Pour les marchés atteignant le seuil européen, le pouvoir adjudicateur précise la pondération relative de chacun des critères d’attribution.

Phase 3 : Sélection qualitative

Il s’agit d’une phase distincte dans laquelle le pouvoir adjudicateur reçoit les demandes de participation et procède à la sélection des candidats qui seront admis au dialogue. Seuls les candidats sélectionnés sont invités simultanément et par écrit à participer au dialogue compétitif.

Phase 4 : Phase de dialogue

Il ne faut pas confondre cette phase avec une simple négociation d’offres. Cette phase est en effet préalable à l’établissement des offres et a pour objet l’identification et la définition des moyens propres à satisfaire au mieux les besoins du pouvoir adjudicateur.

Pour autant que le recours à cette faculté ait été indiqué dans l’avis de marché ou dans le document descriptif, le pouvoir adjudicateur peut prévoir que la procédure se déroule en phases successives de manière à réduire le nombre de solutions à discuter.

Phase 5 : Remise des offres finales et attribution du marché

Une fois le dialogue conclu, le pouvoir adjudicateur invite simultanément et par écrit chaque participant dont une ou plusieurs solutions ont été retenues à remettre une offre finale pour une ou plusieurs des solutions retenues qu’il a présentées.

Le pouvoir adjudicateur évalue les offres finales reçues en fonction des critères d’attribution et choisi l’offre économiquement la plus avantageuse de son point de vue.

Le pouvoir adjudicateur peut demander aux participants de clarifier, préciser ou compléter leur(s) offre(s) finale(s). Cependant cette clarification, précision ou complément ne peut avoir pour effet de modifier les éléments essentiels de l’offre ni ceux du document descriptif, lorsque cette modification est susceptible de fausser la concurrence ou d’avoir un effet discriminatoire.

Appréciation : l'attente est-elle récompensée ?

Cette procédure est donc particulièrement complexe et sa mise en œuvre dans les projets de partenariat public-privé ou dans le cadre de marchés publics d’une particulière complexité permettra de mesurer certaines difficultés qui apparaissent a priori.

Tel est le cas du problème du respect des droits intellectuels et plus généralement de l’interdiction pour le pouvoir adjudicateur de communiquer aux autres participants les solutions proposées ou d’autres informations confidentielles fournies par un participant sans l’accord de celui-ci.

On ne peut donc mettre en concurrence l’ensemble des candidats sur une solution particulièrement intéressante proposée par l’un d’entre eux qu’avec l’accord de celui-ci.

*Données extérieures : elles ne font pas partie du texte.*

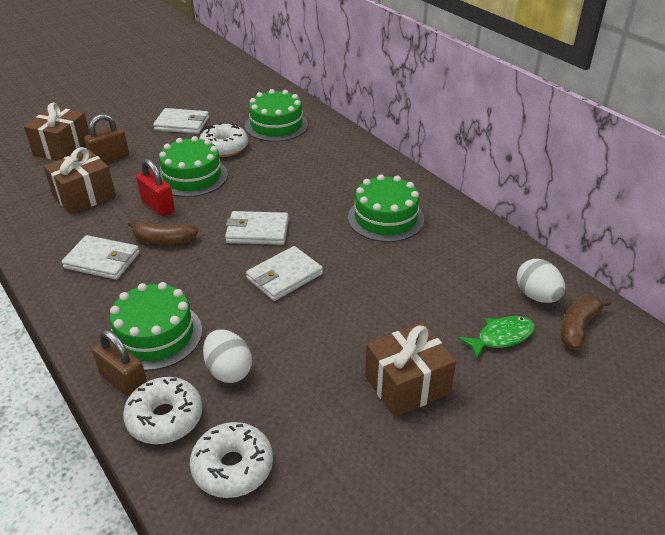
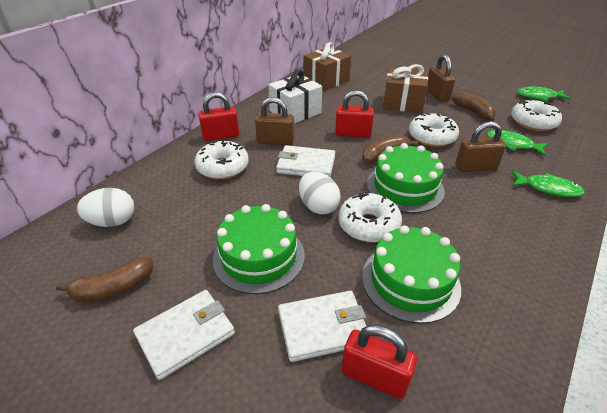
brown banana: 2 -> 3
brown gift: 3 -> 2
brown padlock: 2 -> 3
green cake: 4 -> 3
green fish: 1 -> 3
red padlock: 1 -> 3
white donut: 3 -> 4
white gift: 0 -> 1
white wallet: 4 -> 3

Autre difficulté particulière : ce n’est qu’après clôture du dialogue que le pouvoir adjudicateur, dans son invitation à déposer les offres finales, fixe les conditions d’exécution du marché à savoir le cahier spécial des charges.

L’établissement de ces conditions d’exécution doit cependant être combiné avec l’interdiction de modifier les éléments essentiels du document descriptif initial.

Il s’agit donc d’une gymnastique particulièrement complexe mais essentielle puisqu’un marché de cet ordre ne se conçoit pas sans clauses d’exécutions précises et circonstanciées.